Bone remodeling or orthodontic treatment is usually a long-term process.1 Currently, it is accepted that low-level laser therapy has a positive effect on the speed and quality of this process,2 possibly because the laser’s energy corresponds with the characteristic energy and absorption levels of the respiratory chain in mitochondria. Thus, it enhances the vitality actions of cells, and accelerates regeneration of the damaged tissues. To facilitate the applications of this technology, an attachable or implantable laser cure system is demanded. However, a normal battery would not work in this scenario since it is either too big in volume or uncomfortable for the patients.

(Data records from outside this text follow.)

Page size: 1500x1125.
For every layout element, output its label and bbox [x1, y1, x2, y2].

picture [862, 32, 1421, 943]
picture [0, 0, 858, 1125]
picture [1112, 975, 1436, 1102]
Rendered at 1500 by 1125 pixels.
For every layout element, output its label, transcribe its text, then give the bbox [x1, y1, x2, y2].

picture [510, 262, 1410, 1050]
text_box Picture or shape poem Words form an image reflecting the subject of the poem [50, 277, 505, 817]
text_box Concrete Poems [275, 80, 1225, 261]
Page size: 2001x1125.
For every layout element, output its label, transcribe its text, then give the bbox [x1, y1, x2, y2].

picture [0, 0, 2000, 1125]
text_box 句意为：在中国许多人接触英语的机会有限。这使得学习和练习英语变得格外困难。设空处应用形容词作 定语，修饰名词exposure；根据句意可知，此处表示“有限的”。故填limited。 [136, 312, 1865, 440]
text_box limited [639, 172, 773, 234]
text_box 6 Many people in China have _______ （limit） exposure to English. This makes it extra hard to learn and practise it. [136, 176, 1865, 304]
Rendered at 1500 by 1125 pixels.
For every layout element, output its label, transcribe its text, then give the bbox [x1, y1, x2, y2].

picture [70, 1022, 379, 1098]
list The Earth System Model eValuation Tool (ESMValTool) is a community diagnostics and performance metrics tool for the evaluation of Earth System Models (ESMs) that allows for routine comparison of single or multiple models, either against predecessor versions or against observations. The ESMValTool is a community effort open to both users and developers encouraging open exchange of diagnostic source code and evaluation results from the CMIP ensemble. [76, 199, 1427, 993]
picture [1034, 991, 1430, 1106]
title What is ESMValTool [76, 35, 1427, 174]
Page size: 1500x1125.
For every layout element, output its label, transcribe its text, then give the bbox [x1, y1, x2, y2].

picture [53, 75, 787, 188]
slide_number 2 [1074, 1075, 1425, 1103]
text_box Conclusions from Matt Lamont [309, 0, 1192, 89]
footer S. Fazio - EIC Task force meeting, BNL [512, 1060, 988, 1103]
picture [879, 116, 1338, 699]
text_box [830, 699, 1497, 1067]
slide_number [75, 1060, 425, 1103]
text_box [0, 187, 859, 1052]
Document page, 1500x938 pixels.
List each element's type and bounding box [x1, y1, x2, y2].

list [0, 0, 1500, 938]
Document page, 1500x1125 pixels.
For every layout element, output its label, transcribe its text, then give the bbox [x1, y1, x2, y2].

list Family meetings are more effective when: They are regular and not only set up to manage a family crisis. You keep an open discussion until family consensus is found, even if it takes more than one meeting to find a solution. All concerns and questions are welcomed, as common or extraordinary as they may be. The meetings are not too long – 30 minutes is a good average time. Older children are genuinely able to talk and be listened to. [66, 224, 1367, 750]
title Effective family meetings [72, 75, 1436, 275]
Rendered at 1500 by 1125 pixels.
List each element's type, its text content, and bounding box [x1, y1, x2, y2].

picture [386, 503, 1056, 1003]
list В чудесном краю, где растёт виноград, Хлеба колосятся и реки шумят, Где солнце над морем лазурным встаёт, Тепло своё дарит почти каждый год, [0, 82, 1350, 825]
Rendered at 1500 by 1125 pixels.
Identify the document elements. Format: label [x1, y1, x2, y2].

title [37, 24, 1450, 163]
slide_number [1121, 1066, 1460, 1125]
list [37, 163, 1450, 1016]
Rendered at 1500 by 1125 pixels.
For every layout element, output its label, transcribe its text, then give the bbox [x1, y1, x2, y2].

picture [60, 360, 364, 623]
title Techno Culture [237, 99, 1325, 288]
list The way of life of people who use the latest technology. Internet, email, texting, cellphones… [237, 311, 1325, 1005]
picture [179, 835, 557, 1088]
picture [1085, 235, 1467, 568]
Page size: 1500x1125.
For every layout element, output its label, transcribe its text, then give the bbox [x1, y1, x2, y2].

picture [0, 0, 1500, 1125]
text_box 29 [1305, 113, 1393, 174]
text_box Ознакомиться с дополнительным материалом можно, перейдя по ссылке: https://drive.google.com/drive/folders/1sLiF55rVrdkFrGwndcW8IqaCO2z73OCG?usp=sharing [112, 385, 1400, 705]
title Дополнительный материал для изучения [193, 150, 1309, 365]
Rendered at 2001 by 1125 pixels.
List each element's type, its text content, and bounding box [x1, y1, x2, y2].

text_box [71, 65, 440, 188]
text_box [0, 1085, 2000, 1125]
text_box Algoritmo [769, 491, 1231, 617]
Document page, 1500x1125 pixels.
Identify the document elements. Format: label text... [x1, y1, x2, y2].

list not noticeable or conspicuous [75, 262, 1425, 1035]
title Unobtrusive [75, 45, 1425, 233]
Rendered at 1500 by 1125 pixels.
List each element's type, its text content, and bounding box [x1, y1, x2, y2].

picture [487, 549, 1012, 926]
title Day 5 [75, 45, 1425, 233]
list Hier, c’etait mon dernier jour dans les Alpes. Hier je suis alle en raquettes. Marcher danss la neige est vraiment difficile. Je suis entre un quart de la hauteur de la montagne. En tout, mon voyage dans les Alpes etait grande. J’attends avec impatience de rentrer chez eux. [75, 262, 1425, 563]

Recently, the invention of triboelectric nanogenerator (TENG) has provided an effective approach to convert ambient mechanical energy into electricity.3,4 The working principle of the TENG is based on the combination of contact electrification and electrostatic induction. It has been systematically studied to drive hundreds of light emitting diodes (LEDs),5 or charging a lithium-ion battery17 for powering some electronic devices. The TENG has been employed to collect energy from the mouse’s breathing to power a pacemaker.6
In this paper, a self-powered low-level laser cure (SPLC) system for osteogenesis was developed, which significantly accelerated the mouse embryonic osteoblasts’ proliferation and differentiation. Moreover, it was found that the system could also work under the driving of a living creature’s motions, such as human walking, or mouse’s breathing. This work shows a great progress not only for TENGs’ applications in portable or implantable medical devices, but also for clinical therapy of bone remodeling and orthodontic treatment.